§ Dataset excerpts
- - - - - - -
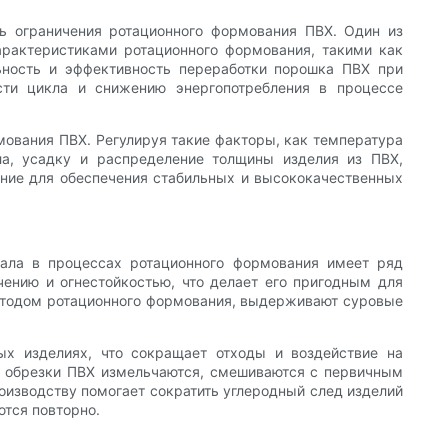
ь ограничения ротационного формования ПВХ. Один из
рактеристиками ротационного формования, такими как
ьность и эффективность переработки порошка ПВХ при
ти цикла и снижению энергопотребления в процессе
ования ПВХ. Регулируя такие факторы, как температура
ла, усадку и распределение толщины изделия из ПВХ,
ние для обеспечения стабильных и высококачественных
иала в процессах ротационного формования имеет ряд
ению и огнестойкостью, что делает его пригодным для
методом ротационного формования, выдерживают суровые
ых изделиях, что сокращает отходы и воздействие на
и обрезки ПВХ измельчаются, смешиваются с первичным
оизводству помогает сократить углеродный след изделий
ются повторно.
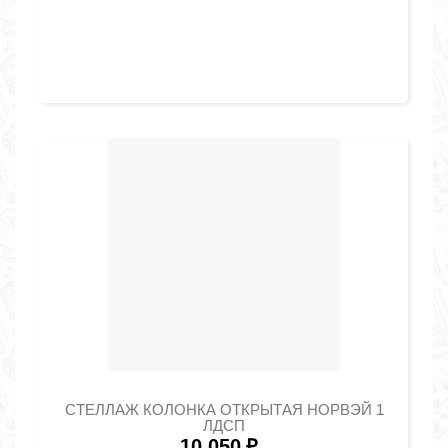
СТЕЛЛАЖ КОЛОНКА ОТКРЫТАЯ НОРВЭЙ 1
ЛДСП
10 050
₽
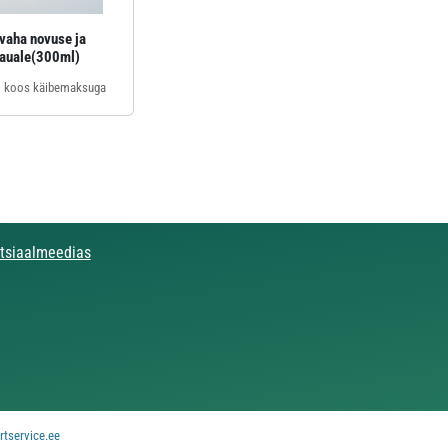
vaha novuse ja
lauale(300ml)
koos käibemaksuga
otsiaalmeedias
rtservice.ee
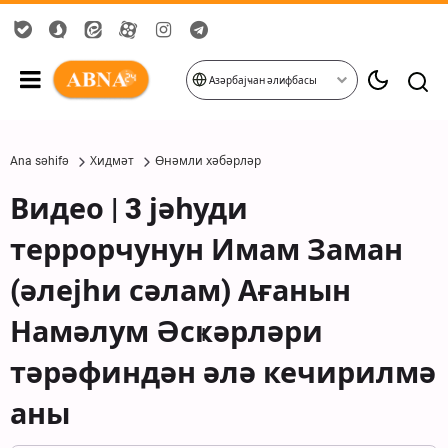
Азәрбајҹан әлифбасы
Ana səhifə
Хидмәт
Өнәмли хәбәрләр
Видео | 3 јәһуди
террорчунун Имам Заман
(әлејһи сәлам) Ағанын
Намәлум Әсҝәрләри
тәрәфиндән әлә кечирилмә
аны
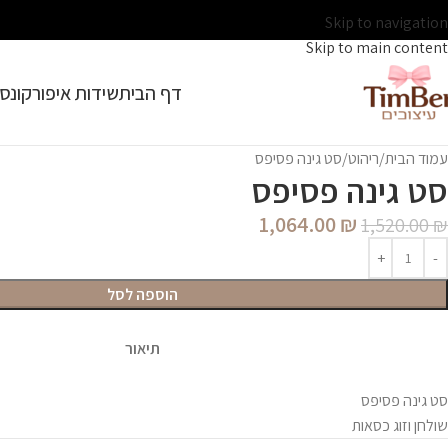
Skip to navigation
Skip to main content
דף הבית
שידות איפור
קונסו
עמוד הבית
ריהוט
סט גינה פסיפס
סט גינה פסיפס
1,064.00
₪
1,520.00
₪
הוספה לסל
תיאור
סט גינה פסיפס
שולחן וזוג כסאות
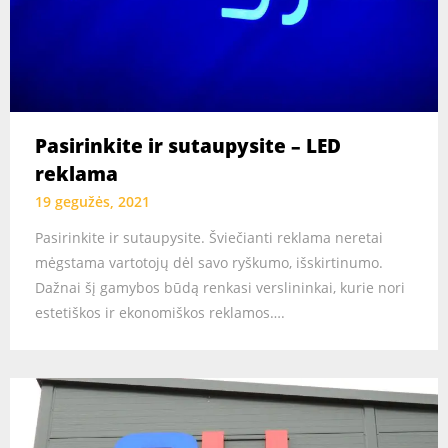
Pasirinkite ir sutaupysite – LED
reklama
19 gegužės, 2021
Pasirinkite ir sutaupysite. Šviečianti reklama neretai
mėgstama vartotojų dėl savo ryškumo, išskirtinumo.
Dažnai šį gamybos būdą renkasi verslininkai, kurie nori
estetiškos ir ekonomiškos reklamos….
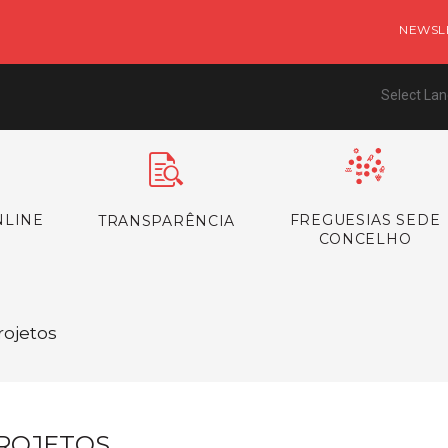
NEWSL
Select La
NLINE
FREGUESIAS SEDE
TRANSPARÊNCIA
CONCELHO
rojetos
ROJETOS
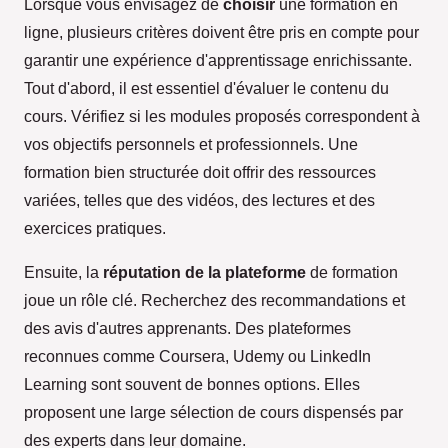
Lorsque vous envisagez de
choisir
une formation en
ligne, plusieurs critères doivent être pris en compte pour
garantir une expérience d'apprentissage enrichissante.
Tout d'abord, il est essentiel d'évaluer le contenu du
cours. Vérifiez si les modules proposés correspondent à
vos objectifs personnels et professionnels. Une
formation bien structurée doit offrir des ressources
variées, telles que des vidéos, des lectures et des
exercices pratiques.
Ensuite, la
réputation de la plateforme
de formation
joue un rôle clé. Recherchez des recommandations et
des avis d'autres apprenants. Des plateformes
reconnues comme Coursera, Udemy ou LinkedIn
Learning sont souvent de bonnes options. Elles
proposent une large sélection de cours dispensés par
des experts dans leur domaine.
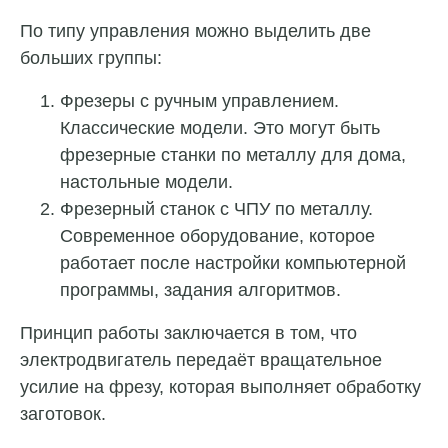
По типу управления можно выделить две
больших группы:
Фрезеры с ручным управлением.
Классические модели. Это могут быть
фрезерные станки по металлу для дома,
настольные модели.
Фрезерный станок с ЧПУ по металлу.
Современное оборудование, которое
работает после настройки компьютерной
программы, задания алгоритмов.
Принцип работы заключается в том, что
электродвигатель передаёт вращательное
усилие на фрезу, которая выполняет обработку
заготовок.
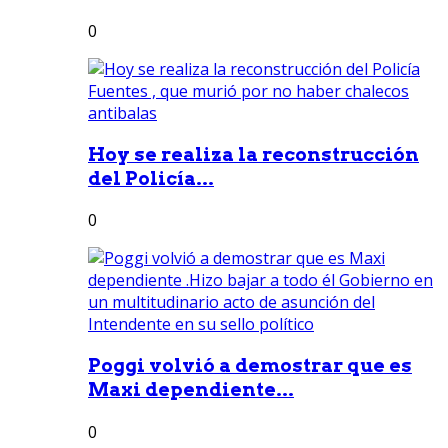
0
Hoy se realiza la reconstrucción
del Policía...
0
Poggi volvió a demostrar que es
Maxi dependiente...
0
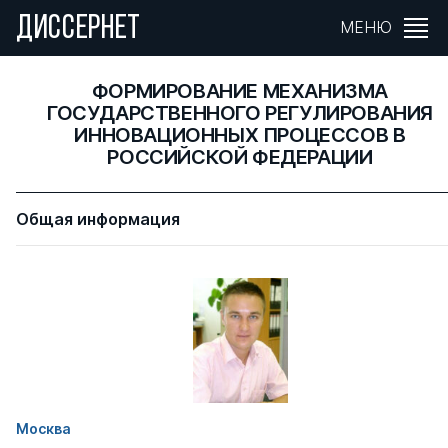
ДИССЕРНЕТ
МЕНЮ
ФОРМИРОВАНИЕ МЕХАНИЗМА
ГОСУДАРСТВЕННОГО РЕГУЛИРОВАНИЯ
ИННОВАЦИОННЫХ ПРОЦЕССОВ В
РОССИЙСКОЙ ФЕДЕРАЦИИ
Общая информация
Москва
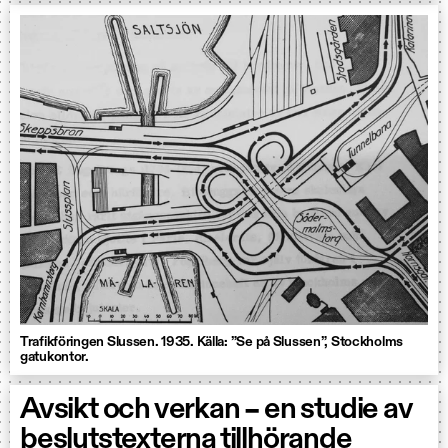
Trafikföringen Slussen. 1935. Källa: ”Se på Slussen”, Stockholms
gatukontor.
Avsikt och verkan – en studie av
beslutstexterna tillhörande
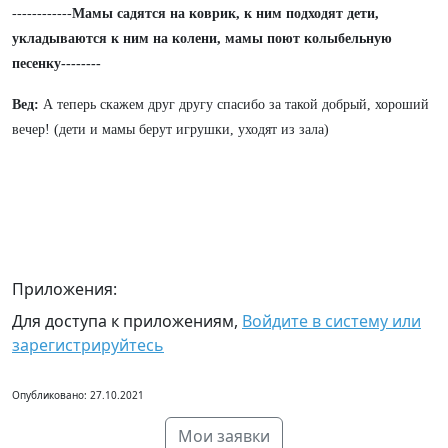
------------
Мамы садятся на коврик, к ним подходят дети,
укладываются к ним на колени, мамы поют колыбельную
песенку--------
Вед:
А теперь скажем друг другу спасибо за такой добрый, хороший
вечер! (дети и мамы берут игрушки, уходят из зала)
Приложения:
Для доступа к приложениям,
Войдите в систему или
зарегистрируйтесь
Опубликовано: 27.10.2021
Мои заявки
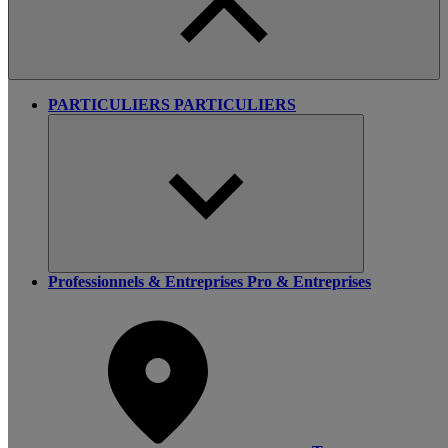
PARTICULIERS
PARTICULIERS
Professionnels & Entreprises
Pro & Entreprises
- - - - - - -
§ Request
Copy the text that accompanies each of the entries above word for word, leaving the pictures out of your answer.

§ Your response
ь ограничения ротационного формования ПВХ. Один из
рактеристиками ротационного формования, такими как
ьность и эффективность переработки порошка ПВХ при
ти цикла и снижению энергопотребления в процессе
ования ПВХ. Регулируя такие факторы, как температура
ла, усадку и распределение толщины изделия из ПВХ,
ние для обеспечения стабильных и высококачественных
иала в процессах ротационного формования имеет ряд
ению и огнестойкостью, что делает его пригодным для
методом ротационного формования, выдерживают суровые
ых изделиях, что сокращает отходы и воздействие на
и обрезки ПВХ измельчаются, смешиваются с первичным
оизводству помогает сократить углеродный след изделий
ются повторно.
СТЕЛЛАЖ КОЛОНКА ОТКРЫТАЯ НОРВЭЙ 1
ЛДСП
10 050
₽
vaha novuse ja
lauale(300ml)
koos käibemaksuga
otsiaalmeedias
rtservice.ee
Азәрбајҹан әлифбасы
Ana səhifə
Хидмәт
Өнәмли хәбәрләр
Видео | 3 јәһуди
террорчунун Имам Заман
(әлејһи сәлам) Ағанын
Намәлум Әсҝәрләри
тәрәфиндән әлә кечирилмә
аны
Skip to navigation
Skip to main content
דף הבית
שידות איפור
קונסו
עמוד הבית
ריהוט
סט גינה פסיפס
סט גינה פסיפס
1,064.00
₪
1,520.00
₪
הוספה לסל
תיאור
סט גינה פסיפס
שולחן וזוג כסאות
Pasirinkite ir sutaupysite – LED
reklama
19 gegužės, 2021
Pasirinkite ir sutaupysite. Šviečianti reklama neretai
mėgstama vartotojų dėl savo ryškumo, išskirtinumo.
Dažnai šį gamybos būdą renkasi verslininkai, kurie nori
estetiškos ir ekonomiškos reklamos….
NEWSL
Select La
NLINE
FREGUESIAS SEDE
TRANSPARÊNCIA
CONCELHO
rojetos
ROJETOS
Lorsque vous envisagez de
choisir
une formation en
ligne, plusieurs critères doivent être pris en compte pour
garantir une expérience d'apprentissage enrichissante.
Tout d'abord, il est essentiel d'évaluer le contenu du
cours. Vérifiez si les modules proposés correspondent à
vos objectifs personnels et professionnels. Une
formation bien structurée doit offrir des ressources
variées, telles que des vidéos, des lectures et des
exercices pratiques.
Ensuite, la
réputation de la plateforme
de formation
joue un rôle clé. Recherchez des recommandations et
des avis d'autres apprenants. Des plateformes
reconnues comme Coursera, Udemy ou LinkedIn
Learning sont souvent de bonnes options. Elles
proposent une large sélection de cours dispensés par
des experts dans leur domaine.
По типу управления можно выделить две
больших группы:
Фрезеры с ручным управлением.
Классические модели. Это могут быть
фрезерные станки по металлу для дома,
настольные модели.
Фрезерный станок с ЧПУ по металлу.
Современное оборудование, которое
работает после настройки компьютерной
программы, задания алгоритмов.
Принцип работы заключается в том, что
электродвигатель передаёт вращательное
усилие на фрезу, которая выполняет обработку
заготовок.
0
Hoy se realiza la reconstrucción
del Policía...
0
Poggi volvió a demostrar que es
Maxi dependiente...
0
ДИССЕРНЕТ
МЕНЮ
ФОРМИРОВАНИЕ МЕХАНИЗМА
ГОСУДАРСТВЕННОГО РЕГУЛИРОВАНИЯ
ИННОВАЦИОННЫХ ПРОЦЕССОВ В
РОССИЙСКОЙ ФЕДЕРАЦИИ
Общая информация
Москва
Trafikföringen Slussen. 1935. Källa: ”Se på Slussen”, Stockholms
gatukontor.
Avsikt och verkan – en studie av
beslutstexterna tillhörande
------------
Мамы садятся на коврик, к ним подходят дети,
укладываются к ним на колени, мамы поют колыбельную
песенку--------
Вед:
А теперь скажем друг другу спасибо за такой добрый, хороший
вечер! (дети и мамы берут игрушки, уходят из зала)
Приложения:
Для доступа к приложениям,
Войдите в систему или
зарегистрируйтесь
Опубликовано: 27.10.2021
Мои заявки
PARTICULIERS
PARTICULIERS
Professionnels & Entreprises
Pro & Entreprises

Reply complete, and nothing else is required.